Film: Snow White and the Huntsman
Country: USA
Year of Release: 2012
Director: Rupert Sanders
Screenwriters: Evan Daugherty, John Lee Hancock, Hossein Amini
Starring: Kristen Stewart, Chris Hemsworth, Charlize Theron, Ian McShane, Bob Hoskins, Ray Winstone
♥♥♥½
After the shocking mess that was Mirror Mirror, it’s something of a relief to report that this latest rendition of the classic fairy tale – apparently the 20th filmed version – is, for the most part, an engaging and visually dazzling affair that owes as much of its lineage to Guillermo Del Toro’s Pan’s Labyrinth as it does to Walt Disney’s 1937 work Snow White and the Seven Dwarves.
Beginning in a gorgeous wintry landscape, the film soon introduces us to the beautiful young princess Snow White and her doting mother, the queen (Liberty Ross). But when the queen dies, Snow White’s father, the King, falls into inconsolable grief, a grief that is only lightened when he sees the beautiful face of Ravenna (Charlize Theron), who he rescues from a mysterious dark army that is keeping her prisoner.
Instantly smitten, the King shortly marries Ravenna, which is revealed to be something of a poor decision when Ravenna calls forth her own army, who proceed to gut the royal palace of its original inhabitants. Those who aren’t killed escape into exile, except for Snow White, who is kept locked up in a room high in a castle tower.
Obsessed with maintaining her youth and beauty, a feat she achieves by sucking the life force from young women, Ravenna consults regularly with her mirror to ensure that she is still the fairest woman in the kingdom. But one day when the mirror announces that there is someone fairer than Ravenna – and her name is Snow White (Kirsten Stewart) – the queen has an apoplexy. However, there is a bright side to being relegated to being to runner-up in the beauty stakes. For, as the mirror informs her, if Ravenna can suck Snow White’s pure life-force she will achieve immortality.
Snow White, however, manages to escape, and soon finds herself all alone in the terrifying dark forest, a landscape whose every darkness is covered with crawling creatures. When Ravenna sends a huntman to kill Snow White, he instead chooses to look after her and defend her. As the strange couple moves across a series of magical landscapes, some familiar from the original tale, some not, gradually Snow White transforms into a warrior queen.
Snow White and the Huntman is a triumph of art direction and elegantly rendered digital effects. This isn’t the back-handed compliment it sounds like. This Snow White – like all fairy tales really – reduces it characters to archetypes, and as such, the characters are more visual representations than they are conveyors of emotional truth. Backed by strong writing and careful pacing, the result is a film that carefully balances its use of action with remarkable moments of seductive fantasy.

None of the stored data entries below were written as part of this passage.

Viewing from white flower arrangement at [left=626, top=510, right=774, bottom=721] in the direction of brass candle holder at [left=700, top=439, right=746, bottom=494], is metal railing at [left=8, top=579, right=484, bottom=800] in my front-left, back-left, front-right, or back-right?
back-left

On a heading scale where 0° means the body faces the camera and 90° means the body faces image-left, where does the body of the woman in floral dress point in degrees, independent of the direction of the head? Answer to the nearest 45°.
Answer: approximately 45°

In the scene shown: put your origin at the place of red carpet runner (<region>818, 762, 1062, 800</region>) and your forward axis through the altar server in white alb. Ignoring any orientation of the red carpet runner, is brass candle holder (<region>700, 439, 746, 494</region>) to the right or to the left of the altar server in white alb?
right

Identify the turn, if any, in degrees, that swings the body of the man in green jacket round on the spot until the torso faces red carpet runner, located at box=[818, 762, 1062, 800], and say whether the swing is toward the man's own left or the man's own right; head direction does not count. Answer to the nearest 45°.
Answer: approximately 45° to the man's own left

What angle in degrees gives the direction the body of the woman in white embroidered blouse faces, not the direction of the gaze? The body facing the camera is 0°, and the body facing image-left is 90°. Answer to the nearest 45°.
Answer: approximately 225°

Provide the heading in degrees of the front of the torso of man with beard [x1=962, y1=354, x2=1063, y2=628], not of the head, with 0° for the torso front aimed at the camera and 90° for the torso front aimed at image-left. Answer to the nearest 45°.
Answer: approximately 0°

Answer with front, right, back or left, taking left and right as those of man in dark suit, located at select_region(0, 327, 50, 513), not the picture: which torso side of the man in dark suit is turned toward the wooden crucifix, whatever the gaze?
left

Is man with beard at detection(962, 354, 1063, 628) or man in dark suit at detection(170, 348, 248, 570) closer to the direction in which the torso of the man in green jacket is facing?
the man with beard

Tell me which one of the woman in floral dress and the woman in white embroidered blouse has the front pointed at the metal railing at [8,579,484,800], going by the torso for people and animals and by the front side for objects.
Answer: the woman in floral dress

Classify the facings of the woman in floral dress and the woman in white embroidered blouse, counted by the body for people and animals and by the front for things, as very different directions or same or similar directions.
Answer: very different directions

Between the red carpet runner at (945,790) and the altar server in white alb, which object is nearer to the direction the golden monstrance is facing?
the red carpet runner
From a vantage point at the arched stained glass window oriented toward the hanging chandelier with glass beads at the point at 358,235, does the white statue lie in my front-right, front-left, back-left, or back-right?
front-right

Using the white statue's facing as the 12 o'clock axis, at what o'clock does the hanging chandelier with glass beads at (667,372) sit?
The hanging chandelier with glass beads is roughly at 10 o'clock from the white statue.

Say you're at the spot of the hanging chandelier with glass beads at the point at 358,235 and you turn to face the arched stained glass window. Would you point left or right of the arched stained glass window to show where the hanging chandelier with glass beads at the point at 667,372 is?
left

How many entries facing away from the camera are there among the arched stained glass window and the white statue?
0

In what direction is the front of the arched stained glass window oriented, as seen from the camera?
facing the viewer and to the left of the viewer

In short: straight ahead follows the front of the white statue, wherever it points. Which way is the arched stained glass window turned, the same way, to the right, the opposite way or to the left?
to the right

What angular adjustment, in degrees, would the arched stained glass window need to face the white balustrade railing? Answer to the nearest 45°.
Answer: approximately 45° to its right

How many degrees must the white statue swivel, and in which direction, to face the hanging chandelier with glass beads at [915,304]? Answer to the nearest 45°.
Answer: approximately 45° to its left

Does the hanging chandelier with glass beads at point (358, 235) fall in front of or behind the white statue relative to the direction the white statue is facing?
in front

The scene in which Snow White wanders through the forest communing with the woodlands creatures – probably the most famous scene from the Disney version – is so delicately and sumptuously produced that its gives Disney a run for his money.
If there’s a problem with the film, it’s in the thinness of much of the acting, particularly Kristen Stewart, whose face seems to be permanently looking slightly skyward. But this isn’t a major problem for a film whose magic is visual rather than emotional. Still it would have taken the film to the next level if it had been populated by stellar actors.
Finally, while I mention Guillermo Del Torro and Walt Disney as obvious references, another key influence is the television series Game of Thrones, which Snow White and the Huntsman resembles in its blend of fantasy and a kind of mucky realism. If you’re a fan of the series, you should enjoy Snow White and the Huntsman. They are very closely related indeed.